Well, one thing’s for sure: Adam L. Penenberg didn’t take Networks from Cornell. He recently wrote an article exemplifying Andreessen’s “Ning”, which is basically a Content Management System that allows users to create social networks really easily (it’s related to Facebook like phpBB and bbBoard are to forums). A counter article then appeared in TechDirt that pointed out everything that Penenberg’s article did wrong. While Ning is a fairly interesting concept to think about using the power of networks, in this blog I’ll mainly consider Ning’s growth (which can be characterized with viral network effects like diffusion discussed recently in lecture).

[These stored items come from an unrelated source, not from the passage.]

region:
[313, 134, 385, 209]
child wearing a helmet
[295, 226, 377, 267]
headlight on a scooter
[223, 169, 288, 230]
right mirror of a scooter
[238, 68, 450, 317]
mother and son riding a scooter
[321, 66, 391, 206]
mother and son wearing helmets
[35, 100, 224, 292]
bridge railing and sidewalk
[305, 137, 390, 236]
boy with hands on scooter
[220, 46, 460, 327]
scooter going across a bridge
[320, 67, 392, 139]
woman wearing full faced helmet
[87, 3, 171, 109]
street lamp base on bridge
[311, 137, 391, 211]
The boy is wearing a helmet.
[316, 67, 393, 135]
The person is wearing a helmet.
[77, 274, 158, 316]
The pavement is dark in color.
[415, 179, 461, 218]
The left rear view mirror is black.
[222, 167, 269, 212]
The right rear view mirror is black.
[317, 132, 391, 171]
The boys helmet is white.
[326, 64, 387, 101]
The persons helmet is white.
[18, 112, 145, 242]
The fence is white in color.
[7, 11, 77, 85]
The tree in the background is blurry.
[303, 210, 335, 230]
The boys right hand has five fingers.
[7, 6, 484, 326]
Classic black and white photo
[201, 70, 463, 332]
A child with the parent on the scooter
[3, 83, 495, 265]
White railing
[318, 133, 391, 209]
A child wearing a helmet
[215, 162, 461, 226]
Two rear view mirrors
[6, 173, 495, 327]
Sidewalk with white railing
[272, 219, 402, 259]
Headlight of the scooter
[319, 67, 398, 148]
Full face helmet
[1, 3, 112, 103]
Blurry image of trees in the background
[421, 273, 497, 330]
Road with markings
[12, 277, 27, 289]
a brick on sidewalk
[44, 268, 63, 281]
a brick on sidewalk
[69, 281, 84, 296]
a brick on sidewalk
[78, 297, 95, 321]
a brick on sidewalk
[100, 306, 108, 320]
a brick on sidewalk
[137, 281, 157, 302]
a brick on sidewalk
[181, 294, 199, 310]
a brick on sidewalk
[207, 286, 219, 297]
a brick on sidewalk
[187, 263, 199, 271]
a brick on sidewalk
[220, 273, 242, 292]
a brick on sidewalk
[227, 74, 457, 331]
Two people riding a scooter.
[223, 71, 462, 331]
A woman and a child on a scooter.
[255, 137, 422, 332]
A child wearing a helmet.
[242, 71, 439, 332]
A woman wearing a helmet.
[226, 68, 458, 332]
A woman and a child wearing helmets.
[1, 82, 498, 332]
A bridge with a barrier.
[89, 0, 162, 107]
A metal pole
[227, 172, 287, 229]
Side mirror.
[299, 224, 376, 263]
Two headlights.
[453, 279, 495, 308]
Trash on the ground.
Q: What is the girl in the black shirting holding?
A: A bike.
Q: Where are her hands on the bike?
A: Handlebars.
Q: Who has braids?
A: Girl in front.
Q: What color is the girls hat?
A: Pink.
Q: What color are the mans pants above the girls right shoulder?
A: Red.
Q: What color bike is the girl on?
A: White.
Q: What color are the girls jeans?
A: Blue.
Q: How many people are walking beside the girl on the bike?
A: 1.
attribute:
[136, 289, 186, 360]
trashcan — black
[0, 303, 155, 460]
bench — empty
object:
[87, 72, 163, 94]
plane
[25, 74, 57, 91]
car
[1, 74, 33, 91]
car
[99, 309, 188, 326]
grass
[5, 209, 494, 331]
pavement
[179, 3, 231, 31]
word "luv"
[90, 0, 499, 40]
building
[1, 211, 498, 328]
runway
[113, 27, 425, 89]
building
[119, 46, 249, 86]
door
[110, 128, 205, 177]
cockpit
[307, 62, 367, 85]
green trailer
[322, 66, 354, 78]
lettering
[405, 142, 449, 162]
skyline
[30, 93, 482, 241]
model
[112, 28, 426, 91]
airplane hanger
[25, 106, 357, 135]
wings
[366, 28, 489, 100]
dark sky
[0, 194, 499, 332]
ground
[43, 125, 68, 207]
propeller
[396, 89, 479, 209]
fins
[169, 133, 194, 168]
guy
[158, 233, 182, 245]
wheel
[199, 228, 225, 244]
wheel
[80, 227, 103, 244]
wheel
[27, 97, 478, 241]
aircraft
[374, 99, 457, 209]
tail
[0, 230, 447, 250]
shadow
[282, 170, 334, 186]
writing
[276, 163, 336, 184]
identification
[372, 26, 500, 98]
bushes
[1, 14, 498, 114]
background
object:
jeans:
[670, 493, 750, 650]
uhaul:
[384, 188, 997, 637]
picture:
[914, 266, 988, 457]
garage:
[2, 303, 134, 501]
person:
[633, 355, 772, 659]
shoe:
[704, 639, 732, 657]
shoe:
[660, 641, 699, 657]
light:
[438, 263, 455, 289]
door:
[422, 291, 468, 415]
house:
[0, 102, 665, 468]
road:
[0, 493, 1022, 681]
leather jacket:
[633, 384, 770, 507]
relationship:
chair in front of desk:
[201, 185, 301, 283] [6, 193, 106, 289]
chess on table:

Penenberg decides that the term “network effect” can’t describe the growth Ning is going through, and coins the phrase “viral expansion loop”. However, Ning’s growth obviously characterizes a network effect with tells like the power rule growth speed and diffusion spreading the software to its users after achieving a certain threshold of usefulness. He also claims this “alchemy” (no joke, he uses that word) is little known outside of Silicon Valley. However, TechDirt points out that this is clearly the tried and true formula of network effects – the very ones we’re studying (clear across the country from Silicon Valley).
However, possibly most insulting to those with knowledge of network effects is Penenberg’s implications of the ease of creating these “viral loops” (network effects). He states that the process of trying to create a network effect “almost guarantees” Google and Facebook-like success, completely ignoring the fact that starting something like that requires careful planning and network deployment. In class, we saw several graphs and noticed how careful placement of initial technology adopters could create (cluster-limited) cascades. However, from those same graphs one can easily see about 4 nodes that wouldn’t cause a cascade for every one that would. That argument is the basis of TechDirt’s counter article – that although Penenberg makes Ning’s growth seem like a secret success-guaranteeing formula, it really reduces to tried and true network effects which by no means guarantee success if implemented poorly.